Artikel teilen:

Psychologe: Auf andere zugehen statt Abschottung und Resignation

Begegnungen suchen und Toleranz gegenüber Andersdenkenden üben – dazu rät der Psychologe Stephan Grünewald. Eine der größten Ängste derzeit sei die vor einer gesellschaftlichen Entzweiung, sagte er am Donnerstag im ARD-Morgenmagazin. “Die Leute spüren: Das Klima wird rauer, die Aggressivität steigt, die Positionen radikalisieren sich.” Um so wichtiger sei es, sich auch mit Menschen auseinanderzusetzen, die anders dächten als man selbst.
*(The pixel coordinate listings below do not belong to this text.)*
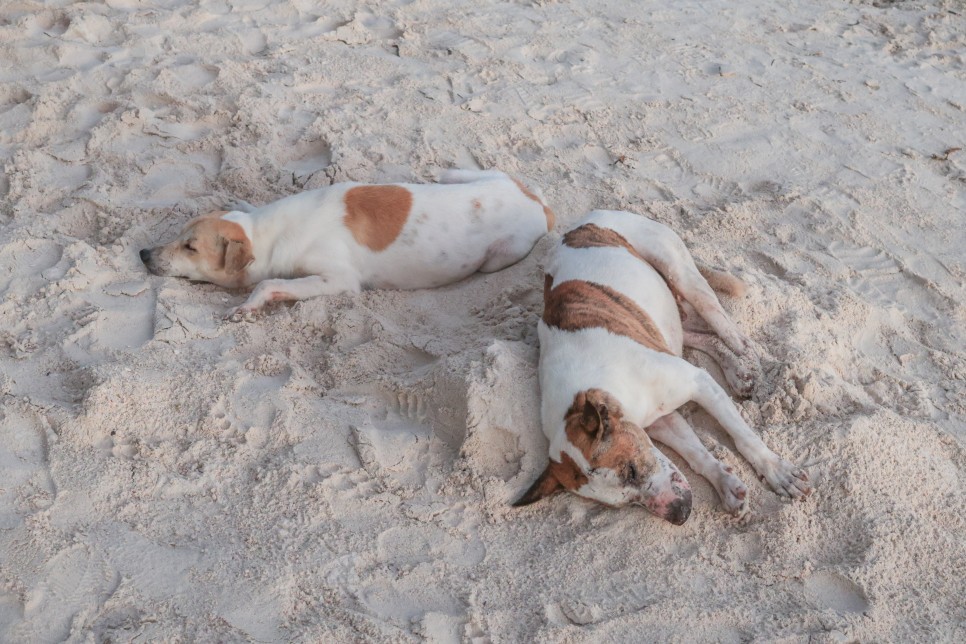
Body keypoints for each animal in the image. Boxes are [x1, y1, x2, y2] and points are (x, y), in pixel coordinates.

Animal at [520, 211, 812, 524]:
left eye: (631, 470)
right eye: (619, 505)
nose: (679, 513)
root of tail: (589, 217)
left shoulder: (699, 384)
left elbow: (745, 438)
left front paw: (777, 472)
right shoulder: (659, 422)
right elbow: (696, 454)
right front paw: (726, 485)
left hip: (679, 273)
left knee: (723, 323)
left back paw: (745, 355)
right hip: (663, 320)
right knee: (700, 336)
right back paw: (738, 373)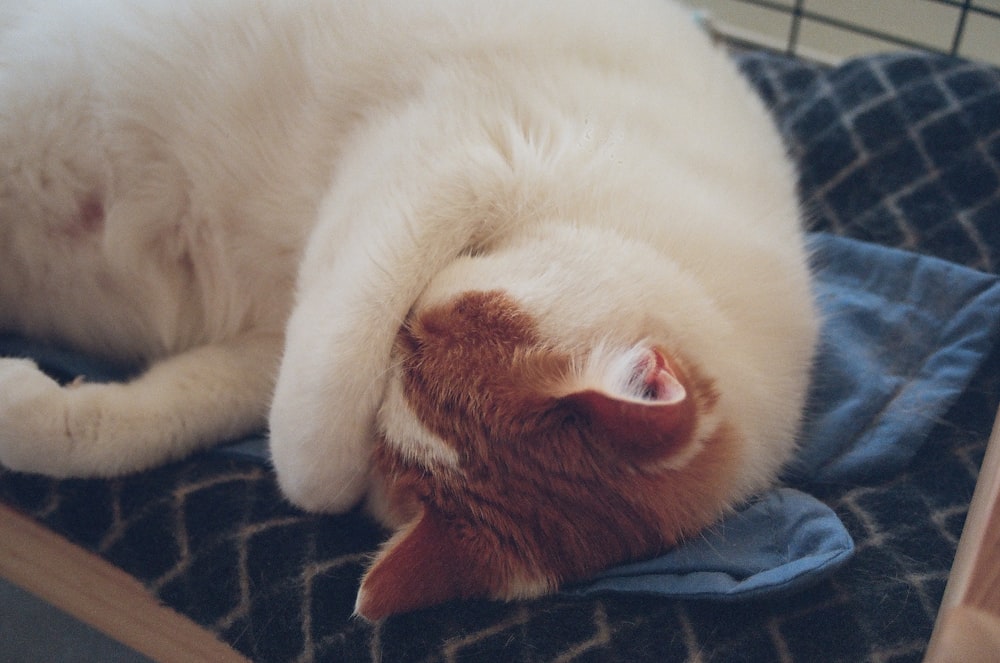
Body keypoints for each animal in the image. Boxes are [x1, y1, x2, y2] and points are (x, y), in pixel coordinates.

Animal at [0, 0, 820, 624]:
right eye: (427, 330)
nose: (401, 328)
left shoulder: (272, 341)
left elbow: (178, 425)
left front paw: (27, 407)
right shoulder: (447, 154)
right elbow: (318, 435)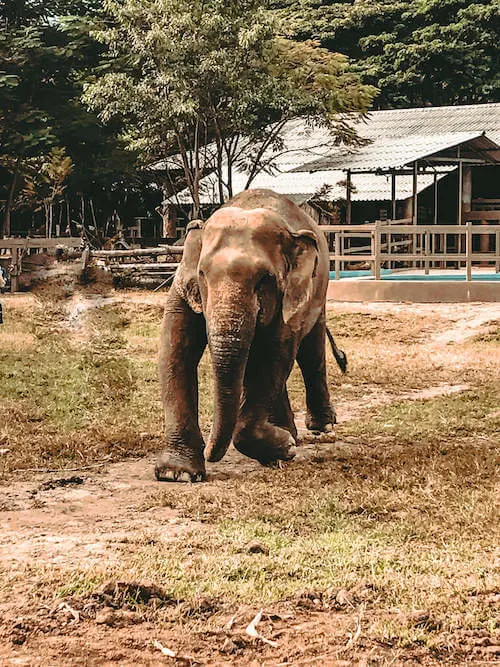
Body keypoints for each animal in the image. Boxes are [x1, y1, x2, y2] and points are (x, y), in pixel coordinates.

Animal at [154, 188, 346, 480]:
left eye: (265, 279)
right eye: (202, 274)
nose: (209, 454)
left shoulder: (290, 295)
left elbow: (274, 356)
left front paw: (285, 448)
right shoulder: (181, 287)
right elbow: (174, 352)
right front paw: (177, 474)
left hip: (318, 291)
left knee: (309, 353)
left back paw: (318, 428)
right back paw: (288, 433)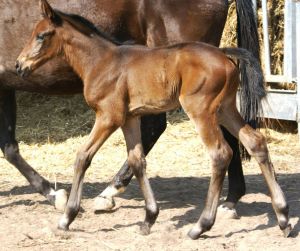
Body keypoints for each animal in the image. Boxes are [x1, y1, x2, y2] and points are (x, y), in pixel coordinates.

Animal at [15, 0, 290, 239]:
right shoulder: (129, 118)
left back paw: (200, 226)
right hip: (225, 109)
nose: (19, 65)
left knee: (220, 153)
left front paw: (67, 218)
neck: (101, 62)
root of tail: (224, 53)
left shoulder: (108, 116)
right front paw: (149, 218)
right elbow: (137, 161)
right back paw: (284, 218)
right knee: (255, 142)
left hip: (201, 110)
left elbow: (83, 156)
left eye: (42, 35)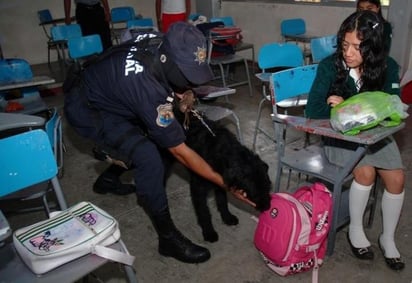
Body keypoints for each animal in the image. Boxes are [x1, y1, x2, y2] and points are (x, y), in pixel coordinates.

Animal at [171, 106, 274, 242]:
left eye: (267, 187)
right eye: (256, 191)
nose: (268, 206)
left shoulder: (219, 180)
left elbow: (222, 201)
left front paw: (227, 217)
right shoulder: (197, 188)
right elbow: (204, 212)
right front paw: (209, 232)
Angesichts der zahlreichen Krisen sprach der Gründer des Marktforschungsinstituts Rheingold von einer “Zombie-Mentalität”, die sich verbreite: Sorge und Ungewissheit seien nicht totzukriegen. Viele Menschen reagierten auf Kriege, Klimawandel und Inflation, indem sie einen “Verdrängungs-Vorhang” zwischen ihrer eigenen kleinen Welt und der “Welt da draußen” zögen. Im Bezug auf das persönliche Leben zeigten sich in Studien viele Menschen durchaus zuversichtlich und schilderten die Möglichkeit, im Privaten abzuschalten und Mut zu fassen.

Kraftquellen seien in vielen Fällen einerseits Bewegung und Entspannungstechniken, andererseits das Schaffen einer Wohlfühloase – im eigenen Zuhause oder im Urlaub. “In einer komplexen Welt wird das eigene Ich zum Drehpunkt. Überall, wo ich das Gefühl habe, ich habe die Dinge im Griff, da fühlen sich die Leute gut und aufgehoben”, erklärte der Experte. Eine wichtige Rolle spielten dafür auch Familie, Freundeskreis und Kollegenschaft: Es bildeten sich regelrecht “soziale Bollwerke”.

Ein Zusammenrücken könne dabei helfen, zu sich selbst zu kommen, betonte Grünewald. Abschotten und Resignation seien dagegen problematisch: “Man ist bereit, alle die, die anders denken, die anstrengend sind, auszusortieren.” Die Demokratie brauche den Perspektivwechsel. “Wenn wir nur in unserem Silo, in unserer Blase sind, dann haben wir keine Solidarität”, warnte er.